Stark wrote:Totally unrealistic expectations are unrealistic. Increase map size, quality and interactivity while retaining the entire world as persistence?
A lot of the stuff he asked for is just hardware limitations. Memory is still fairly tight on current consoles, 512 Mb isn't that much when you've used most of it up with the frame buffers and streaming HD models and textures. With double-digit gigabytes of memory, the cost of persisting even an entire city (to GTA4 resolution) becomes a trivial fraction of your available memory, so it becomes a design decision for how long damage etc should persist. Similarly, dense traffic and crowds is essentially a model count issue, the next console generation should have no problem rendering them (particularly since resolution will stagnate at 1080p for a decade or so).
Dwarf Fortress relies on emergent behaviour and that's plenty nice, but this is not going to magically create a story for you.
Automatic generation of stories was a major research topic in symbolic AI in the 1980s;
TALESPIN is the prototypical example that kicked it off. A significant amount of work has been done with some surprising hidden successes, and a lot of that could be updated with modern techniques (e.g. Bayesian nets, millions of times more brute force available for search/constraint satisfaction) to produce at least passable narratives. There's virtually no interest though, because (a) you need creative people to make games and they want their 'vision' realised, even if it is shitty fanfic grade writing and (b) no one in the industry has the cash for such blue-sky stuff. Graphics research has been pushed by many contributors; the CAD community, movie CGI, compsci academia, hardware researchers, scientific visualisation etc. Game physics similarly benefits from masses of research on physical simulation for engineering and scientific purposes. Game AI just gets a few scraps from academic AI, and automatic narrative generation hasn't really been trendy for twenty years or so.

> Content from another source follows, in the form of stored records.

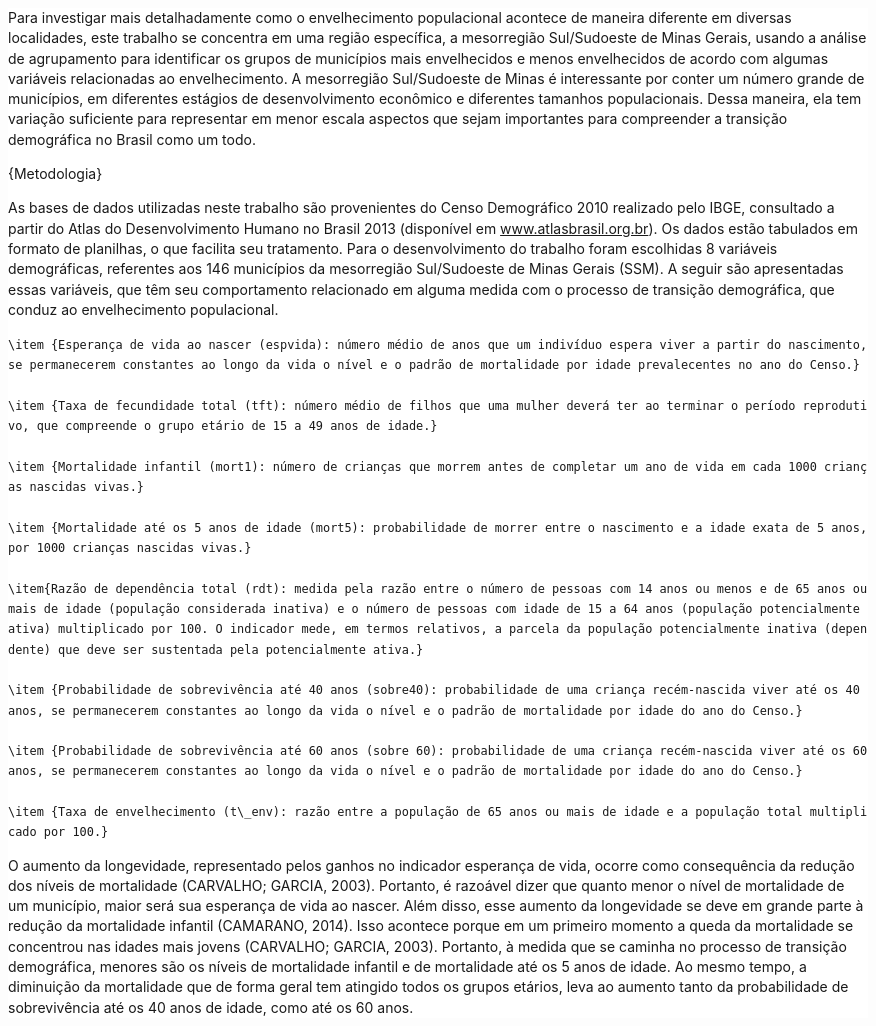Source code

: Para investigar mais detalhadamente como o envelhecimento populacional acontece de maneira diferente em diversas localidades, este trabalho se concentra em uma região específica, a mesorregião Sul/Sudoeste de Minas Gerais, usando a análise de agrupamento para identificar os grupos de municípios mais envelhecidos e menos envelhecidos de acordo com algumas variáveis relacionadas ao envelhecimento. A mesorregião Sul/Sudoeste de Minas é interessante por conter um número grande de municípios, em diferentes estágios de desenvolvimento econômico e diferentes tamanhos populacionais. Dessa maneira, ela tem variação suficiente para representar em menor escala aspectos que sejam importantes para compreender a transição demográfica no Brasil como um todo.   

{Metodologia}

As bases de dados utilizadas neste trabalho são provenientes do Censo Demográfico 2010 realizado pelo IBGE, consultado a partir do Atlas do Desenvolvimento Humano no Brasil 2013 (disponível em www.atlasbrasil.org.br). Os dados estão tabulados em formato de planilhas, o que facilita seu tratamento. Para o desenvolvimento do trabalho foram escolhidas 8 variáveis demográficas, referentes aos 146 municípios da mesorregião Sul/Sudoeste de Minas Gerais (SSM). A seguir são apresentadas essas variáveis, que têm seu comportamento relacionado em alguma medida com o processo de transição demográfica, que conduz ao envelhecimento populacional.

    \item {Esperança de vida ao nascer (espvida): número médio de anos que um indivíduo espera viver a partir do nascimento, se permanecerem constantes ao longo da vida o nível e o padrão de mortalidade por idade prevalecentes no ano do Censo.}

    \item {Taxa de fecundidade total (tft): número médio de filhos que uma mulher deverá ter ao terminar o período reprodutivo, que compreende o grupo etário de 15 a 49 anos de idade.}

    \item {Mortalidade infantil (mort1): número de crianças que morrem antes de completar um ano de vida em cada 1000 crianças nascidas vivas.}

    \item {Mortalidade até os 5 anos de idade (mort5): probabilidade de morrer entre o nascimento e a idade exata de 5 anos, por 1000 crianças nascidas vivas.}

    \item{Razão de dependência total (rdt): medida pela razão entre o número de pessoas com 14 anos ou menos e de 65 anos ou mais de idade (população considerada inativa) e o número de pessoas com idade de 15 a 64 anos (população potencialmente ativa) multiplicado por 100. O indicador mede, em termos relativos, a parcela da população potencialmente inativa (dependente) que deve ser sustentada pela potencialmente ativa.}

    \item {Probabilidade de sobrevivência até 40 anos (sobre40): probabilidade de uma criança recém-nascida viver até os 40 anos, se permanecerem constantes ao longo da vida o nível e o padrão de mortalidade por idade do ano do Censo.}

    \item {Probabilidade de sobrevivência até 60 anos (sobre 60): probabilidade de uma criança recém-nascida viver até os 60 anos, se permanecerem constantes ao longo da vida o nível e o padrão de mortalidade por idade do ano do Censo.}

    \item {Taxa de envelhecimento (t\_env): razão entre a população de 65 anos ou mais de idade e a população total multiplicado por 100.}

O aumento da longevidade, representado pelos ganhos no indicador esperança de vida, ocorre como consequência da redução dos níveis de mortalidade (CARVALHO; GARCIA, 2003). Portanto, é razoável dizer que quanto menor o nível de mortalidade de um município, maior será sua esperança de vida ao nascer. Além disso, esse aumento da longevidade se deve em grande parte à redução da mortalidade infantil (CAMARANO, 2014). Isso acontece porque em um primeiro momento a queda da mortalidade se concentrou nas idades mais jovens (CARVALHO; GARCIA, 2003). Portanto, à medida que se caminha no processo de transição demográfica, menores são os níveis de mortalidade infantil e de mortalidade até os 5 anos de idade. Ao mesmo tempo, a diminuição da mortalidade que de forma geral tem atingido todos os grupos etários, leva ao aumento tanto da probabilidade de sobrevivência até os 40 anos de idade, como até os 60 anos.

PeZook wrote:Wooo! Anyway, my point is that you don't need super-duper AI technology to avoid stupid crap like psychic people: just write it better.
Game writing isn't magically going to improve any more than movie writing is, so this is a non-solution. Once a form of media reaches mass popularity and enough budget to have dedicated writers, you run into the basic limitations of the available talent base. Game writers already get plenty of attention and have pretty much all the tools they could ask for (for telling static canned narratives). You get the odd title with really good writing or neat gameplay innovations of course, and rising budgets can add either polish or length (usually polish, if you're lucky, marketing if you aren't) but fundamental improvements in gameplay experience require technological progress.
(OMG I WANT TO ENTER EVERY BUILDING!!!)?
I don't see why that's unrealistic. It just requires more storage space and some (probably offline) procedural content generation. Suspension of disbelief hinges on different things for different people, but for me certainly in GTA it's annoying that you can't blow holes in buildings (and reveal interiors) the way you can in the Battlefield games.
Vendetta wrote:Having a witness management and communication system that would handle events like that propagating throughout the world would be shiny, but probably not sufficiently shiny to pay for it's development cost.
Not just the dev time, also the significant memory consumption and worst major increase in tester load / debugging time. As I said before, if you want this done well, it would have to be done in reusable middleware. If you imagine how the software in Star Trek holodecks must work, their 'games' seem to based on a completely common, extremely advanced engine that does everything from ray-tracing the graphics, through physics and content generation to near-human-level AI. The level of skill required to create a new game is that of an amateur movie director. That is the end point that we are slowly converging towards.